_TASK GOAL_
Through to the final line, write out the records below exactly, omitting any images they contain.

_MATERIAL PROVIDED_

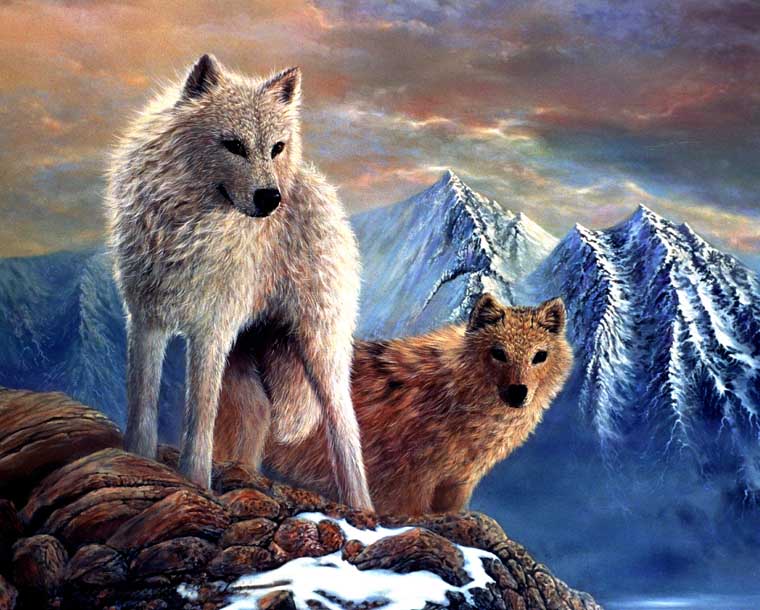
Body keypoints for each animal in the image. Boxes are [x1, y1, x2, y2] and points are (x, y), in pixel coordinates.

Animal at [106, 54, 372, 509]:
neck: (187, 227)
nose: (271, 198)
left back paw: (361, 506)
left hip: (319, 350)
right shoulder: (145, 320)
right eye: (233, 144)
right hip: (247, 366)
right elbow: (142, 403)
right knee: (258, 418)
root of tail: (322, 190)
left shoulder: (209, 331)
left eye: (275, 148)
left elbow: (199, 416)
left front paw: (194, 481)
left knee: (345, 426)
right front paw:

_EXERCISE ANSWER_
Body keypoints for each animal in the image. Boxes are [x1, y1, x2, y2] and points are (x, y), in pixel coordinates.

Animal at [106, 54, 372, 509]:
neck: (187, 227)
nose: (271, 198)
left back paw: (361, 506)
left hip: (319, 350)
right shoulder: (145, 320)
right eye: (233, 144)
right hip: (247, 366)
right elbow: (142, 403)
right knee: (258, 418)
root of tail: (322, 190)
left shoulder: (209, 331)
left eye: (275, 148)
left elbow: (199, 416)
left front paw: (194, 481)
left knee: (345, 426)
right front paw:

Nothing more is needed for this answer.